U.S. District Judge Colleen Kollar-Kotelly granted Al Mutairi's petition for habeas corpus, ending a case pending more than seven years - "the oldest of the pending Guantanamo Bay habeas cases," according to the ruling.

Al Mutairi was detained in Pakistan in 2001 after traveling to Afghanistan for charity work. He had boarded a plane from Kuwait to Iran with $15,000 cash shortly after the Sept. 11 attacks. He used part of the money to help build a mosque in Iran, and then traveled to Afghanistan in late September 2001 to donate funds to build a school for al Wafa, a group with ties to al-Qaida. But Al Mutairi's $1,000 donation to the group did not make him "part of" the organization, Judge Kollar-Kotelly ruled.

"[T]he government has at best shown that some of Al Mutairi's conduct was consistent with persons who may have become a part of al-Qaida or an associated force of al-Qaida, but there is nothing in the record beyond speculation that Al Mutiairi did, in fact, train with or otherwise become a part of either or both of those organizations," Kollar-Kotelly wrote.

The court did not credit Al Mutairi's version of events, pointing out numerous "inconsistencies, implausibilities, and in some respects, impossibilities," but said the government bore the burden of showing that Al Mutairi was legally detained. And the government has not "filled in these blanks," Kollar-Kotelly wrote.

Though Al Mutairi's travels within Afghanistan during late 2001 were consistent with the movements of Taliban and al-Qaida fighters - Al Mutairi headed to a village in southern Afghanistan when Kabul fell in November, just as Taliban and al-Qaida fighters fled south toward the border - that alone was not enough to detain him, the court ruled.

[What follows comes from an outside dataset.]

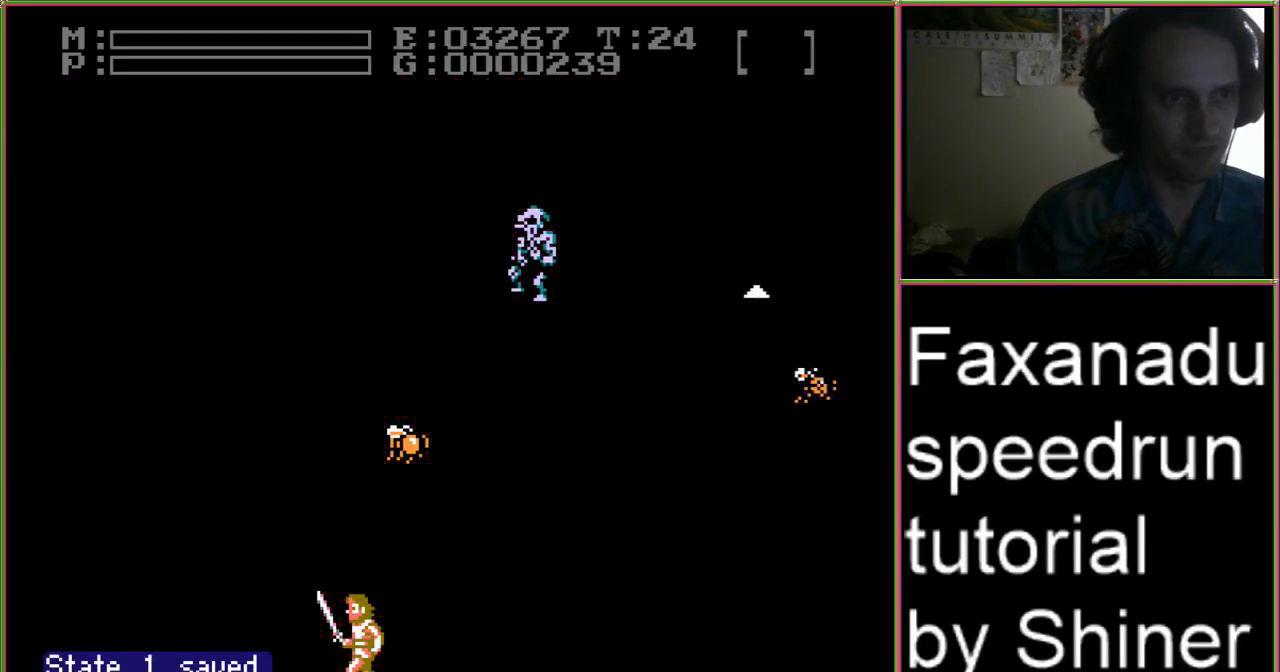
{"dt_ms": 500, "buttons": ["DPAD_RIGHT"], "events": []}
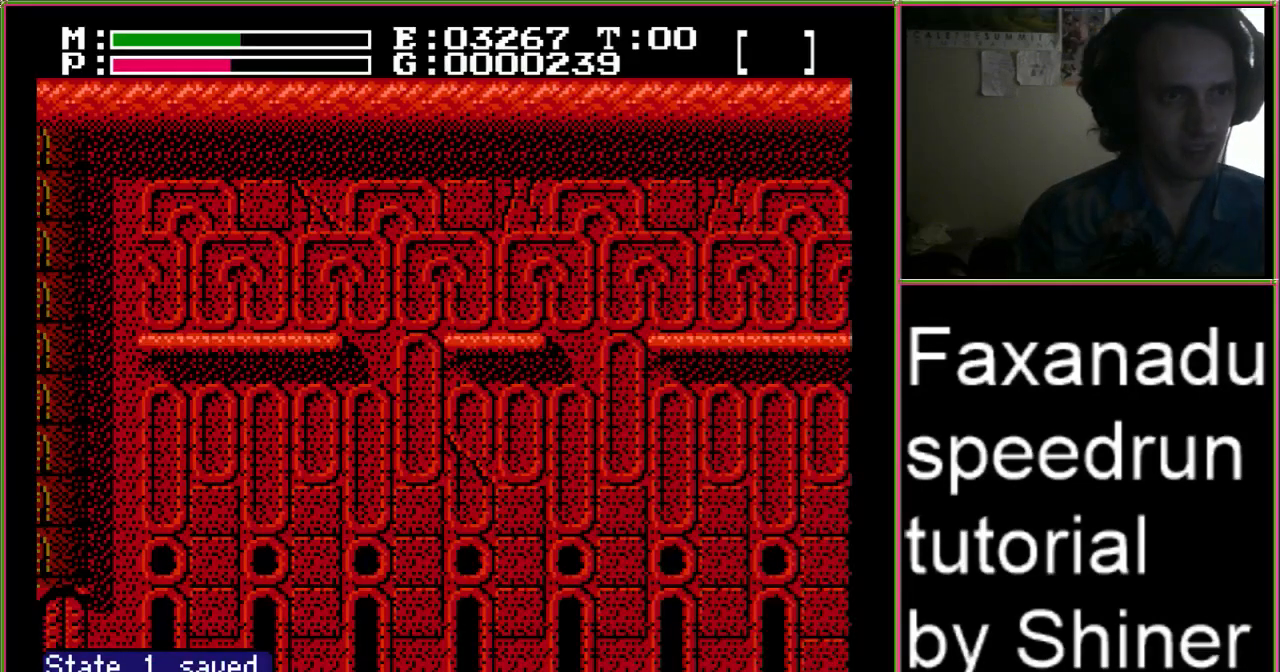
{"dt_ms": 500, "buttons": ["B", "DPAD_RIGHT"], "events": [[433, "B", "down"]]}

The judge said there was evidence that Al Mutairi was admitted to an al-Qaida training camp. When he was detained, he claimed to have lost his passport, which the government said was consistent with al-Qaida training procedures requiring fighters to surrender their passports before admission to the camp. But again, the judge said Al Mutairi's missing passport was not enough to support the charge that he attended a terrorist training camp.

And although Al Mutairi's name appeared on public lists of captured al-Qaida fighters, this was not evidence enough to prove connections to the terrorist group, the court added, because Al Mutairi had volunteered the information to a guard in 2001, after being told it would be published so his family would know where he was. The list then appeared in the Kuwait news as a list of detained al-Qaida fighters.

Kollar-Kotelly also discredited the government's claim that Al Mutairi fought with Osama bin Laden in Afghanistan in 1991, an accusation lifted from an interrogation of the detainee, saying there is no evidence of this association. It is unlikely that Al Mutairi would leave home, at the age of 16, to fight against Soviet Union forces in another country, the judge said. Moreover, in interrogation records, Al Mutairi looks "agitated" and "appears to have been goaded into making these statements by the linguist in the interrogation room," the ruling states. During another interrogation, Al Mutairi claimed that he was Osama bin Laden, Kollar-Kotelly noted.

The court refused to admit the government's evidence with a presumption of accuracy, citing the government's erroneous belief, held for more than three years, that Al Mutairi manned an anti-aircraft weapon in Afghanistan due to a typographical error in an interrogation report. The judge wanted the chance to evaluate raw evidence.

Al Mutairi filed his habeas petition on May 1, 2002, but his case was delayed during the Bush administration over concerns that the courts lacked jurisdiction to review the charges against him. The Supreme Court's ruling in Boumedienne v. Bush in 2008 allowed Guantanamo detainees to challenge their detentions in U.S. courts.